For the data below, report the number of lines that contain the string "onValueChanged" and nothing else.
----- Exercise input -----
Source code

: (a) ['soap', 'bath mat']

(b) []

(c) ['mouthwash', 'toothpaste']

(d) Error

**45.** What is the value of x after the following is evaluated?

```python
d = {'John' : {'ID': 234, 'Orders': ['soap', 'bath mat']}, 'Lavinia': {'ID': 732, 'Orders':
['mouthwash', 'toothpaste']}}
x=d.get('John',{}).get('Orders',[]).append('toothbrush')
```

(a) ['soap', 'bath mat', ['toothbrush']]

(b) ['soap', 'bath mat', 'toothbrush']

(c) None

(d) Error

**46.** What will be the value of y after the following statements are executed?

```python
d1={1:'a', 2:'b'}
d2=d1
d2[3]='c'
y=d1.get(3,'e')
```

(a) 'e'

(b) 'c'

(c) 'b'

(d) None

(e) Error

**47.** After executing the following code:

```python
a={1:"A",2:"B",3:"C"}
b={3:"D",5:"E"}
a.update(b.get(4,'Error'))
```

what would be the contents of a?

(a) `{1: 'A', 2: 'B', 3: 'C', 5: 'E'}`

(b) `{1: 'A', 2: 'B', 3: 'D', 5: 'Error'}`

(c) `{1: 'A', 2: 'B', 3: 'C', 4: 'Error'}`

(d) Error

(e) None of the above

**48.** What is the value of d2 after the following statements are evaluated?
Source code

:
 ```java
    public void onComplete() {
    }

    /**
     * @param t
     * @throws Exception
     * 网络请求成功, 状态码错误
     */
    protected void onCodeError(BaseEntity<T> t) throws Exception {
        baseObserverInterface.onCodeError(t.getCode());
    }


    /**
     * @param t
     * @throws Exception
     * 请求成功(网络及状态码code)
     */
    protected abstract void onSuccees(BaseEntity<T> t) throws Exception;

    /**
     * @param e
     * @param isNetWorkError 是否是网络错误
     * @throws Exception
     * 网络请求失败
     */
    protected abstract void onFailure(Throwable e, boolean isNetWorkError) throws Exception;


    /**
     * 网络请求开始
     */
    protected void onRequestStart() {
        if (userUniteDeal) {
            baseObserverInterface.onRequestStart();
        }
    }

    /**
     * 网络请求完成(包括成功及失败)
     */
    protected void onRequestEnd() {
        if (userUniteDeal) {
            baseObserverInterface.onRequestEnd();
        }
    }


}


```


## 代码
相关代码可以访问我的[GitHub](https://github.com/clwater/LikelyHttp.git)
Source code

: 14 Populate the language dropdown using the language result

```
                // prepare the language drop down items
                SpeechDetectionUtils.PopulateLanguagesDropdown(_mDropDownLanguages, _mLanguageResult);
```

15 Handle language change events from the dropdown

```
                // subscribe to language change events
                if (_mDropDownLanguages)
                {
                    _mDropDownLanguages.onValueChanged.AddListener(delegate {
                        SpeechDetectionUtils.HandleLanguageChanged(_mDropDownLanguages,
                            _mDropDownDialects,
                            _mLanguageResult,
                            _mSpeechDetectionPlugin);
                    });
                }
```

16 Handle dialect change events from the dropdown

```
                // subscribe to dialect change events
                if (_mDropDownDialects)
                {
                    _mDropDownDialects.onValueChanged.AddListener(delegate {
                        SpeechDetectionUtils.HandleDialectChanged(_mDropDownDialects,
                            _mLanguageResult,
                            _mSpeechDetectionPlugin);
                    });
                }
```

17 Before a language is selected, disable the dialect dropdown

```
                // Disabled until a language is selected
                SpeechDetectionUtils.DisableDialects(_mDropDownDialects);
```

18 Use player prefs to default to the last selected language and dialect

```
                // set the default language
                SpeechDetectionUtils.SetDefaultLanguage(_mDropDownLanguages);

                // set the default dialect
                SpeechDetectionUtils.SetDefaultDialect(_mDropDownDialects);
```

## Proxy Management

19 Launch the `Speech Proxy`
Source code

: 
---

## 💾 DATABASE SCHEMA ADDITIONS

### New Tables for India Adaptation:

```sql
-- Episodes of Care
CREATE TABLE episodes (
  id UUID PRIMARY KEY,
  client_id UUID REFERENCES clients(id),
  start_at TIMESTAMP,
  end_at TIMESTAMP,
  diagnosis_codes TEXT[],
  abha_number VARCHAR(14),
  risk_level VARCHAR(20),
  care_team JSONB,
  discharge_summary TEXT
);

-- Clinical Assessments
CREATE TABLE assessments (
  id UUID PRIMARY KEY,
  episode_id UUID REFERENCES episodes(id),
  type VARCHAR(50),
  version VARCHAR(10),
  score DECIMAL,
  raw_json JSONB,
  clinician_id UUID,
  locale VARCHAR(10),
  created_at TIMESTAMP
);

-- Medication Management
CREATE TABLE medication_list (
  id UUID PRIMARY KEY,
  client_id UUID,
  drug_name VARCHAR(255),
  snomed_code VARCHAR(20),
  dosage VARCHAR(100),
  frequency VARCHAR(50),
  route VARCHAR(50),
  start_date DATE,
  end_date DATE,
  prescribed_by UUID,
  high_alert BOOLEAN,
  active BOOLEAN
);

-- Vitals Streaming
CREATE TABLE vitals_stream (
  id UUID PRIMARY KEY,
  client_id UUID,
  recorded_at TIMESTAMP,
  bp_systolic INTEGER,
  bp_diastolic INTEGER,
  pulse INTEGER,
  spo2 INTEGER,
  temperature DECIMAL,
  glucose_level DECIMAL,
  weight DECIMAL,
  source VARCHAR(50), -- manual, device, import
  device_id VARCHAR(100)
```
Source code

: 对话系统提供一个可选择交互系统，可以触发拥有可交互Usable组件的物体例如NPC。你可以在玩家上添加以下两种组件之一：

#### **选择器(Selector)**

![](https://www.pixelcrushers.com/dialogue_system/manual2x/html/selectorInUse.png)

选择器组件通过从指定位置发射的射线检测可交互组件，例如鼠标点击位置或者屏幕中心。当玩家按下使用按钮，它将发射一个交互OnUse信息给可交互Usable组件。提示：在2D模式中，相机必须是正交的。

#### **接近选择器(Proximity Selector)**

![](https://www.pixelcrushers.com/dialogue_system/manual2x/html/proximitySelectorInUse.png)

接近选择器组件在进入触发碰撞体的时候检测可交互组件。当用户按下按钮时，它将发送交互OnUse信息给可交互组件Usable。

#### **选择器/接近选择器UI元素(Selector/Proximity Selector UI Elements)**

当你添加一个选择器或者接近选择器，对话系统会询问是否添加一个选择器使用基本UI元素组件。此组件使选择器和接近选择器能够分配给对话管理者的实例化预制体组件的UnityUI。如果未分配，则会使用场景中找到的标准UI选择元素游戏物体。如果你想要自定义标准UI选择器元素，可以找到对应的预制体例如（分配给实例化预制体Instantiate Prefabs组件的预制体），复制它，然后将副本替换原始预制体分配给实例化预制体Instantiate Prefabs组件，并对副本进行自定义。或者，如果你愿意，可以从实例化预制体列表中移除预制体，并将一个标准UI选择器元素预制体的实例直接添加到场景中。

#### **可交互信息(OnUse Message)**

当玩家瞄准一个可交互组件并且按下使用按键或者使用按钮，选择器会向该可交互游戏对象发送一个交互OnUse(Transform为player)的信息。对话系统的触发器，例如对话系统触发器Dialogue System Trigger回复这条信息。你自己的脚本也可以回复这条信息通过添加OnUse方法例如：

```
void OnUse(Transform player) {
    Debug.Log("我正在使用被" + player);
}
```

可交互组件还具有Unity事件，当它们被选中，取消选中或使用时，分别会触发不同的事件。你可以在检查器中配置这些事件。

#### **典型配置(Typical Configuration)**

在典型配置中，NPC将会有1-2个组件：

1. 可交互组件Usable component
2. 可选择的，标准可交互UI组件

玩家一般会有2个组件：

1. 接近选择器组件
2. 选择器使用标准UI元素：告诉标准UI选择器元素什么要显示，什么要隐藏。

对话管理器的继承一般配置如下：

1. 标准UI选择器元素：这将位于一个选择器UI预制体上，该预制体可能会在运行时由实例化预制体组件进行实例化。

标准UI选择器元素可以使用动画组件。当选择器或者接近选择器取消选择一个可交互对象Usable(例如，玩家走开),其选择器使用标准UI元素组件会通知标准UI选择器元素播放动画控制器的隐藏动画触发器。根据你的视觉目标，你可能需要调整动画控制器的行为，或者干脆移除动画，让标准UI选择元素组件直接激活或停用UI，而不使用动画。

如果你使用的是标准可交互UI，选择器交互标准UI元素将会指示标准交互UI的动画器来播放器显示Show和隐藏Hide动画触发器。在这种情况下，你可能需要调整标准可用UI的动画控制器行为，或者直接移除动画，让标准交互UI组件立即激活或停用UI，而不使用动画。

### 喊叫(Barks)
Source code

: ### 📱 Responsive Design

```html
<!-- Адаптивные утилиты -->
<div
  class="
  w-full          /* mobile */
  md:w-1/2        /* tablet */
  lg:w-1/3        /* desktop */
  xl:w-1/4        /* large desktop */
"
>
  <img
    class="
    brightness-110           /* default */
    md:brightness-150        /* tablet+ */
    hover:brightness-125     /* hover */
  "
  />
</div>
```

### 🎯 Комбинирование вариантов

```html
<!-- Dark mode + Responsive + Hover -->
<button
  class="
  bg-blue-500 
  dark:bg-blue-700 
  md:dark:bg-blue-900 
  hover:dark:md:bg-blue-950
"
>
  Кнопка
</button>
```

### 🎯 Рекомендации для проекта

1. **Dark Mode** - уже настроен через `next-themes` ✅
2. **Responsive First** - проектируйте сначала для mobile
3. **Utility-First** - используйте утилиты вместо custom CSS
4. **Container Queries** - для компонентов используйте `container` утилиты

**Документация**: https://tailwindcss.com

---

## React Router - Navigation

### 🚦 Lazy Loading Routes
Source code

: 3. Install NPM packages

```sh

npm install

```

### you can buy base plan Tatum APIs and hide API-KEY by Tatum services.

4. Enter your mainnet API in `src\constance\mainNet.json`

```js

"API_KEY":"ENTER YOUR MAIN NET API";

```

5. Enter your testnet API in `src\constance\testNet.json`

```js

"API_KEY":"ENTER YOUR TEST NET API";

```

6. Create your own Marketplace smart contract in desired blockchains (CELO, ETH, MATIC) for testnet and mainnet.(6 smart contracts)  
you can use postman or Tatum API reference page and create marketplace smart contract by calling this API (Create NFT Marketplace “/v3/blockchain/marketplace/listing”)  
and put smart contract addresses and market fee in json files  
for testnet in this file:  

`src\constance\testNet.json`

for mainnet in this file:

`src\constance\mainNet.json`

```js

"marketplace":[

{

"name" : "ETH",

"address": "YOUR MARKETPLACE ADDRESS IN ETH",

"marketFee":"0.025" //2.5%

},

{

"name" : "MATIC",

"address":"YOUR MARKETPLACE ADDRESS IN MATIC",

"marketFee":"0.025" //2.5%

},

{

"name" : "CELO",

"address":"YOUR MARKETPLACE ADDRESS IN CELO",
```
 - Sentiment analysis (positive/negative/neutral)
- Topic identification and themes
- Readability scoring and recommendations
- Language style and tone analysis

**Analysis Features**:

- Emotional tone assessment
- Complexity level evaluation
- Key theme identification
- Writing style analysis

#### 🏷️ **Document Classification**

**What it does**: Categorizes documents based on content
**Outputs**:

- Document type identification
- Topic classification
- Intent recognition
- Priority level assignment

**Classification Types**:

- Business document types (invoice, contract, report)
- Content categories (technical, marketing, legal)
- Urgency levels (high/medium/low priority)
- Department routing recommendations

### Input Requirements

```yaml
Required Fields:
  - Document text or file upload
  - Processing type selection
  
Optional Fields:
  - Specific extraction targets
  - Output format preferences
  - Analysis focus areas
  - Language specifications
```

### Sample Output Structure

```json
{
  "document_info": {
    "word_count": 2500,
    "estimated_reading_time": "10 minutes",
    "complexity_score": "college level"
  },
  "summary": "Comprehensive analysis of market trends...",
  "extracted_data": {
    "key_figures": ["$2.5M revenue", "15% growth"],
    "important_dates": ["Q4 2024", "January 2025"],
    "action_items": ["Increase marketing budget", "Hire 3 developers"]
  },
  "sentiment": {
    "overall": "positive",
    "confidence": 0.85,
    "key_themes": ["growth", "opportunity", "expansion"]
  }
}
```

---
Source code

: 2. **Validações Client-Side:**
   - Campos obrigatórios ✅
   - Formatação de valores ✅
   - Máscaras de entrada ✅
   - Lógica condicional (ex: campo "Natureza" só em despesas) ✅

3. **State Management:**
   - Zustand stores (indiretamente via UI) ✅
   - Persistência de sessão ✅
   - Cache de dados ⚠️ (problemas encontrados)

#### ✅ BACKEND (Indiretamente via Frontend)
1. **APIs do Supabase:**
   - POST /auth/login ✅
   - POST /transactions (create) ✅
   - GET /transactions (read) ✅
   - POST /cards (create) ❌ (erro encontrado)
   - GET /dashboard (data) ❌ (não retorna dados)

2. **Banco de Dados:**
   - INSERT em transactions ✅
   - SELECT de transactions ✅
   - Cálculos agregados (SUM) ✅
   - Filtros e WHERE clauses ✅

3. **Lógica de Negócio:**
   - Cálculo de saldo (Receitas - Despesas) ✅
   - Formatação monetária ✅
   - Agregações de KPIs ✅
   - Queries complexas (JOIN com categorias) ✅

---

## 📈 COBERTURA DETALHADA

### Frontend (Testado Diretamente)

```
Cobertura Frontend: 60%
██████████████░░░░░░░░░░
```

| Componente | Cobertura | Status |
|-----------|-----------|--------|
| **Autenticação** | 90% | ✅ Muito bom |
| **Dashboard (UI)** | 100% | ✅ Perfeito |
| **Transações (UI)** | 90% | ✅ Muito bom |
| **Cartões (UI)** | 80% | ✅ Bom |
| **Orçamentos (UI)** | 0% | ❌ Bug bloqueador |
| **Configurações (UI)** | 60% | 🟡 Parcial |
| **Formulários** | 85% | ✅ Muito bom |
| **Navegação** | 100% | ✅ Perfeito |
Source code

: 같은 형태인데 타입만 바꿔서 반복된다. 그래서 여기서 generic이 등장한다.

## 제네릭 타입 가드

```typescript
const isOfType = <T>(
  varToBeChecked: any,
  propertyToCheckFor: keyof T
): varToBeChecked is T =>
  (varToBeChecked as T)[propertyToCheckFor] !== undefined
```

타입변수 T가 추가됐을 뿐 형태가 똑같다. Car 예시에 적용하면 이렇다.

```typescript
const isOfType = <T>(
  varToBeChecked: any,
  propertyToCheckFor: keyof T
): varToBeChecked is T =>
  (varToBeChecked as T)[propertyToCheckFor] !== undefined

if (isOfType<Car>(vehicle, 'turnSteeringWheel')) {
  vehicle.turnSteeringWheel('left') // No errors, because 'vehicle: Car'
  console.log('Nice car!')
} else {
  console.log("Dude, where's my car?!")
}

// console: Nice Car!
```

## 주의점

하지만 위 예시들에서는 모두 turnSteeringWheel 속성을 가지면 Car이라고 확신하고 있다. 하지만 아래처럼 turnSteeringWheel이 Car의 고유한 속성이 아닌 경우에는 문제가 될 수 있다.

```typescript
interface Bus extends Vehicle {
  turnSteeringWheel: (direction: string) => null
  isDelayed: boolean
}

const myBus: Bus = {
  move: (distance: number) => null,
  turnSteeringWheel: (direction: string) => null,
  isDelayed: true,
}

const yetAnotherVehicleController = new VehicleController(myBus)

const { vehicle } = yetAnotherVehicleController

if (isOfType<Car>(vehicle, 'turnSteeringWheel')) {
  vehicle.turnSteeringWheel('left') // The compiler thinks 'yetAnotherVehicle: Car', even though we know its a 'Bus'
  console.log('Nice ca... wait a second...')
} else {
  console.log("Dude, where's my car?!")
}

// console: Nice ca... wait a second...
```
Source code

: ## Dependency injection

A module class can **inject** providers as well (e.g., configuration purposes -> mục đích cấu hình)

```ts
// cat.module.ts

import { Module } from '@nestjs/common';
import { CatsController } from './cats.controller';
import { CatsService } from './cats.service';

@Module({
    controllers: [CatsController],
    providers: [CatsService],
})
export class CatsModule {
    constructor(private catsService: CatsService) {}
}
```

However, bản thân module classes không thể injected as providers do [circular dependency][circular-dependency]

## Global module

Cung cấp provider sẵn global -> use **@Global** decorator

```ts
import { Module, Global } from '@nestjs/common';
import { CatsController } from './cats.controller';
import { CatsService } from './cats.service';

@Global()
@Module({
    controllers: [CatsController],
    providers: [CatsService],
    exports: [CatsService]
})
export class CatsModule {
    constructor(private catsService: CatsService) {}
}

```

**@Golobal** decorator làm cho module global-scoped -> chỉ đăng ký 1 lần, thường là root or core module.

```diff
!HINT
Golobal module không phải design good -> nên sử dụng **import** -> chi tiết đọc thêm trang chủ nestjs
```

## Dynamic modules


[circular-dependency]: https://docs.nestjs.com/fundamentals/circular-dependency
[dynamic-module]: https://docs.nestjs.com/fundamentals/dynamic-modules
-----
# Response:
2